The ear LOBE is the fleshy part of the ear that hangs down. The LIP or LABIAM is the fleshy rim of the mouth. The AHD assigns the Indo-European “root” leb - 1 (things “hanging loosely”) to LOBE,  and the “root” leb- 2 (lip) to LIP.  Both the LIP, from Latin labium, and the LOBE, from Greek lobos,  are deposits of fat.

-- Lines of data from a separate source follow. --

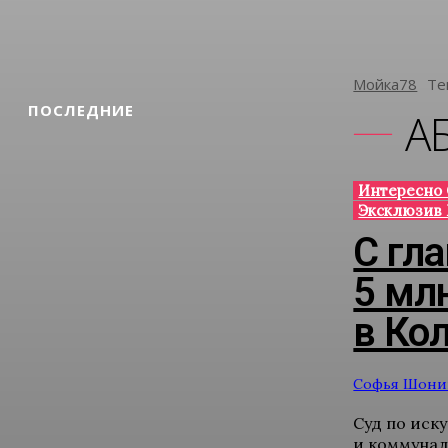
Мойка78
Те
ПОСЛЕДНИЕ
А
Интересно 
Эксклюзив
С гл
5 мл
в Ко
Софья Шони
Суд по иск
и коммунал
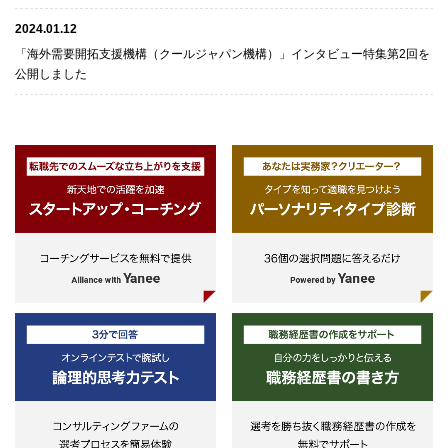
2024.01.12
「海外需要開拓支援機構（クールジャパン機構）」インタビュー特集第2回を
公開しました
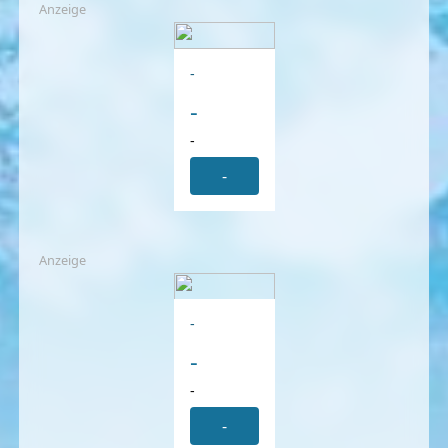
Anzeige
-
-
-
-
Anzeige
-
-
-
-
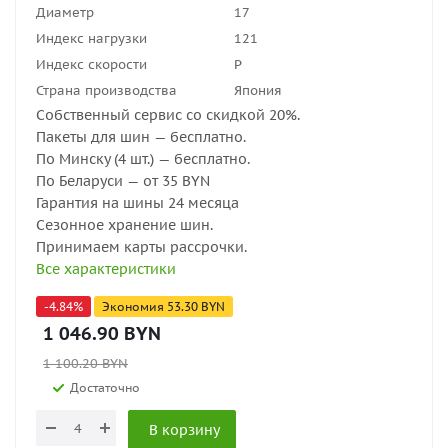
Диаметр
17
Индекс нагрузки
121
Индекс скорости
P
Страна производства
Япония
Собственный сервис со скидкой 20%.
Пакеты для шин — бесплатно.
По Минску (4 шт.) — бесплатно.
По Беларуси — от 35 BYN
Гарантия на шины 24 месяца
Сезонное хранение шин.
Принимаем карты рассрочки.
Все характеристики
-
4.84
%
Экономия
53.30
BYN
1 046.90
BYN
1 100.20
BYN
Достаточно
В корзину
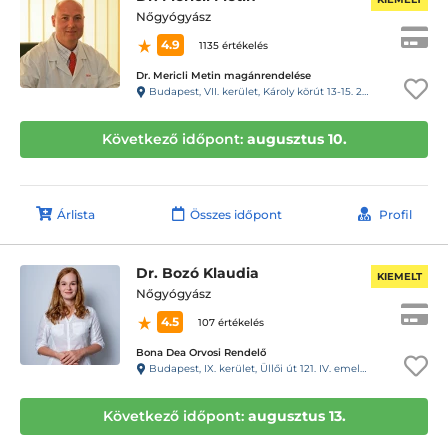
Nőgyógyász
4.9
1135 értékelés
Dr. Mericli Metin magánrendelése
Budapest, VII. kerület, Károly körút 13-15. 2.em.12.
Következő időpont:
augusztus 10.
Árlista
Összes időpont
Profil
Dr. Bozó Klaudia
KIEMELT
Nőgyógyász
4.5
107 értékelés
Bona Dea Orvosi Rendelő
Budapest, IX. kerület, Üllői út 121. IV. emelet 12. Kaputelefon: 157
Következő időpont:
augusztus 13.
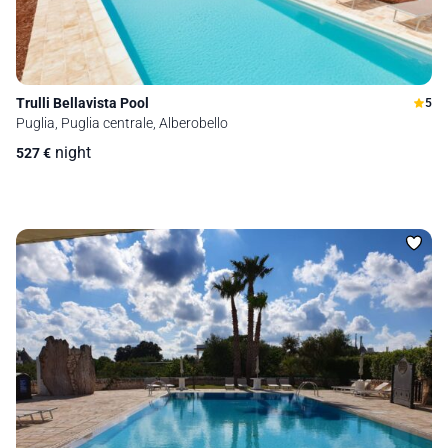
Trulli Bellavista Pool
5
Puglia, Puglia centrale, Alberobello
night
527
€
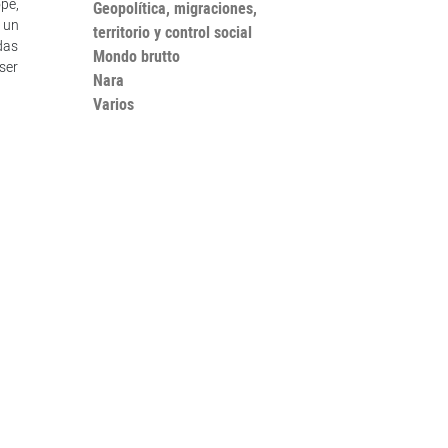
pe,
Geopolítica, migraciones,
 un
territorio y control social
das
Mondo brutto
ser
Nara
Varios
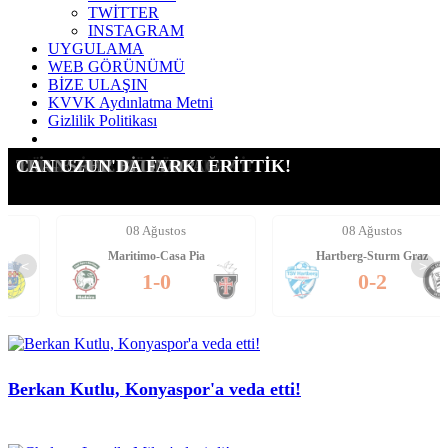
TWİTTER
INSTAGRAM
UYGULAMA
WEB GÖRÜNÜMÜ
BİZE ULAŞIN
KVVK Aydınlatma Metni
Gizlilik Politikası
SİZE DAHA NE DİYELİM!
VEIGA'DAN FLAŞ YANIT
RÖPORTAJA GELMEDİ!
HESABI KAPATILDI!
YÖNETİME BÜYÜK TEPKİ!
"LİGE HAZIR OLACAĞIZ"
TRANSFER BİTİYOR!
CAN UZUN'DA FARKI ERİTTİK!
08 Ağustos
08 Ağustos
Maritimo-Casa Pia
Hartberg-Sturm Graz
<
>
1-0
0-2
Berkan Kutlu, Konyaspor'a veda etti!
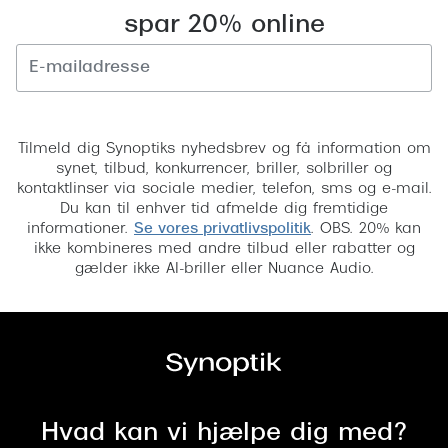
spar 20% online
Versace
Dolce & Gabbana
Persol
Tilmeld
Giorgio Armani
Tilmeld dig Synoptiks nyhedsbrev og få information om
synet, tilbud, konkurrencer, briller, solbriller og
Michael Kors
kontaktlinser via sociale medier, telefon, sms og e-mail.
Du kan til enhver tid afmelde dig fremtidige
Miu Miu
informationer.
Se vores privatlivspolitik
. OBS. 20% kan
ikke kombineres med andre tilbud eller rabatter og
Tiffany & Co.
gælder ikke AI-briller eller Nuance Audio.
Hvad kan vi hjælpe dig med?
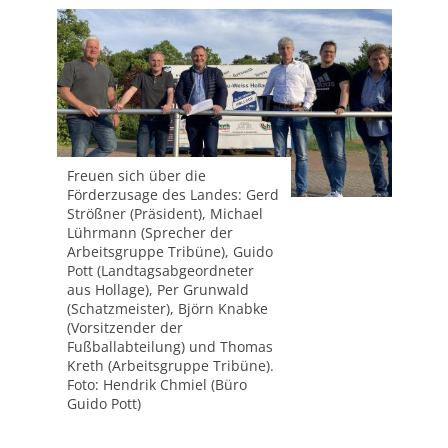
Freuen sich über die
Förderzusage des Landes: Gerd
Strößner (Präsident), Michael
Lührmann (Sprecher der
Arbeitsgruppe Tribüne), Guido
Pott (Landtagsabgeordneter
aus Hollage), Per Grunwald
(Schatzmeister), Björn Knabke
(Vorsitzender der
Fußballabteilung) und Thomas
Kreth (Arbeitsgruppe Tribüne).
Foto: Hendrik Chmiel (Büro
Guido Pott)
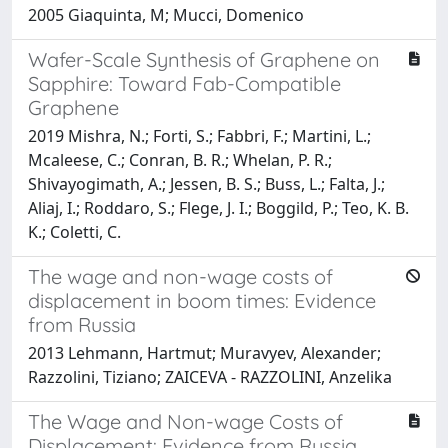
2005 Giaquinta, M; Mucci, Domenico
Wafer-Scale Synthesis of Graphene on
Sapphire: Toward Fab-Compatible
Graphene
2019 Mishra, N.; Forti, S.; Fabbri, F.; Martini, L.;
Mcaleese, C.; Conran, B. R.; Whelan, P. R.;
Shivayogimath, A.; Jessen, B. S.; Buss, L.; Falta, J.;
Aliaj, I.; Roddaro, S.; Flege, J. I.; Boggild, P.; Teo, K. B.
K.; Coletti, C.
The wage and non-wage costs of
displacement in boom times: Evidence
from Russia
2013 Lehmann, Hartmut; Muravyev, Alexander;
Razzolini, Tiziano; ZAICEVA - RAZZOLINI, Anzelika
The Wage and Non-wage Costs of
Displacement: Evidence from Russia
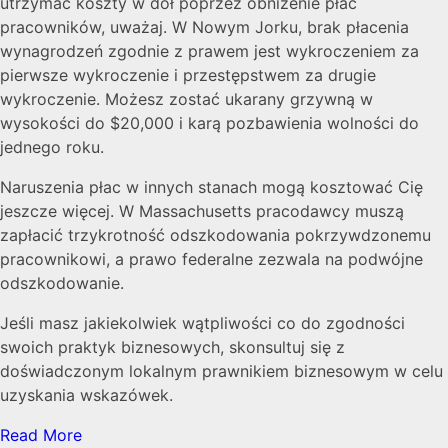
utrzymać koszty w dół poprzez obniżenie płac
pracowników, uważaj. W Nowym Jorku, brak płacenia
wynagrodzeń zgodnie z prawem jest wykroczeniem za
pierwsze wykroczenie i przestępstwem za drugie
wykroczenie. Możesz zostać ukarany grzywną w
wysokości do $20,000 i karą pozbawienia wolności do
jednego roku.
Naruszenia płac w innych stanach mogą kosztować Cię
jeszcze więcej. W Massachusetts pracodawcy muszą
zapłacić trzykrotność odszkodowania pokrzywdzonemu
pracownikowi, a prawo federalne zezwala na podwójne
odszkodowanie.
Jeśli masz jakiekolwiek wątpliwości co do zgodności
swoich praktyk biznesowych, skonsultuj się z
doświadczonym lokalnym prawnikiem biznesowym w celu
uzyskania wskazówek.
Read More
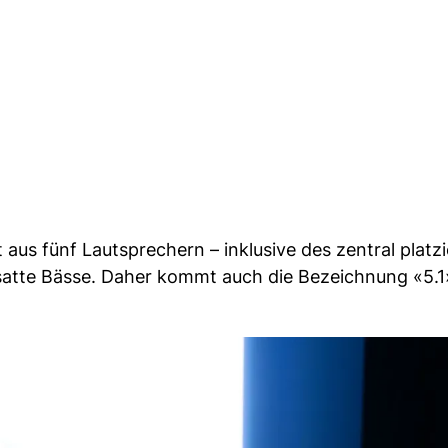
us fünf Lautsprechern – inklusive des zentral platz
atte Bässe. Daher kommt auch die Bezeichnung «5.1»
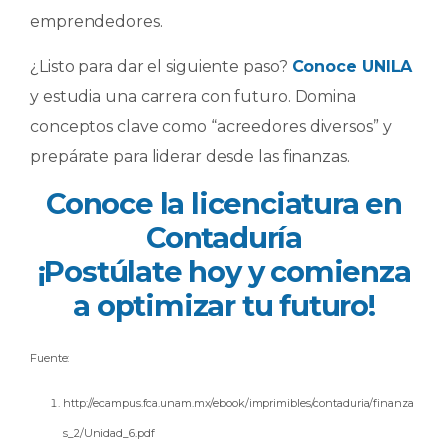
emprendedores.
¿Listo para dar el siguiente paso?
Conoce UNILA
y estudia una carrera con futuro. Domina
conceptos clave como “acreedores diversos” y
prepárate para liderar desde las finanzas.
Conoce la licenciatura en
Contaduría
¡Postúlate hoy y comienza
a optimizar tu futuro!
Fuente:
http://ecampus.fca.unam.mx/ebook/imprimibles/contaduria/finanza
s_2/Unidad_6.pdf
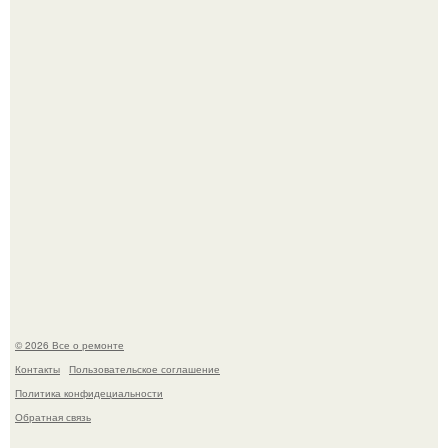
Бывают ошибки, которые обходятся в целое состояние.
Башня дьявола. Девилс - тауэр (Devils Tower) или башня
дьявола - монолит вулканического происхождения
высотой 1558 м над уровнем моря.
© 2026 Все о ремонте
Контакты
Пользовательское соглашение
Политика конфидециальности
Обратная связь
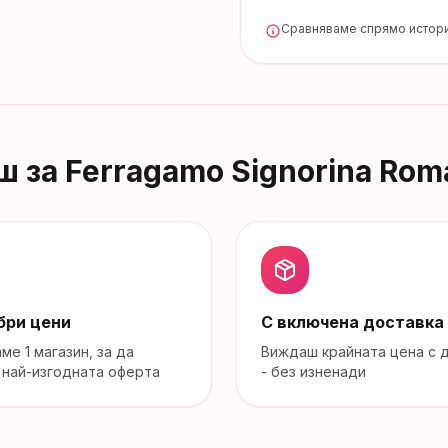
Сравняваме спрямо истори
ш за
Ferragamo Signorina Rom
бри цени
С включена доставка
аме
1
магазин
, за да
Виждаш крайната цена с 
най-изгодната оферта
- без изненади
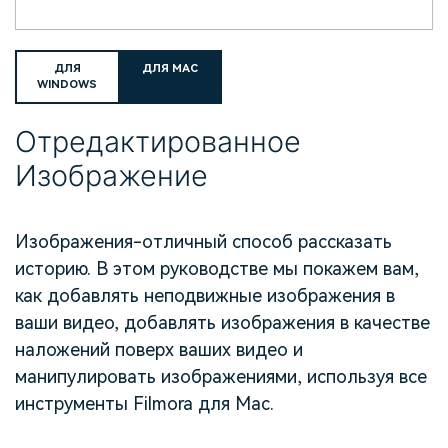
ДЛЯ
ДЛЯ MAC
WINDOWS
Отредактированное
Изображение
Изображения-отличный способ рассказать
историю. В этом руководстве мы покажем вам,
как добавлять неподвижные изображения в
ваши видео, добавлять изображения в качестве
наложений поверх ваших видео и
манипулировать изображениями, используя все
инструменты Filmora для Mac.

Edenic fat (the noun) is חלב [K]HeyLeBH (fat; not merely like a swollen, droopy belly, but as subtle as “the fat of the kidneys of wheat – Deuteronomy 32:14” (Harkavy).


Branches

Relevant listed cognates of LIP include : LABIAL, LABELLUM, LABRET and LABRUM. LOBE words include  LOB (a droopy throw),  (the thick, heavy) LOBLOLLY,  LOBOTOMY  and perhaps the LOBSTER.  These LB words require the hushed Het before  Lamed-Bhet.  The guttural Het with Lamed-Bhet, K[H]eLe(V) c ould provide us with sticky fat words, like CLEAVE, GLUE and words connected to GLUTEN. Few people have too much fat in the ear lobe or lip.  But people tend to store fat in what the Greeks called the gloutos, rump, whence the GLUTEUS.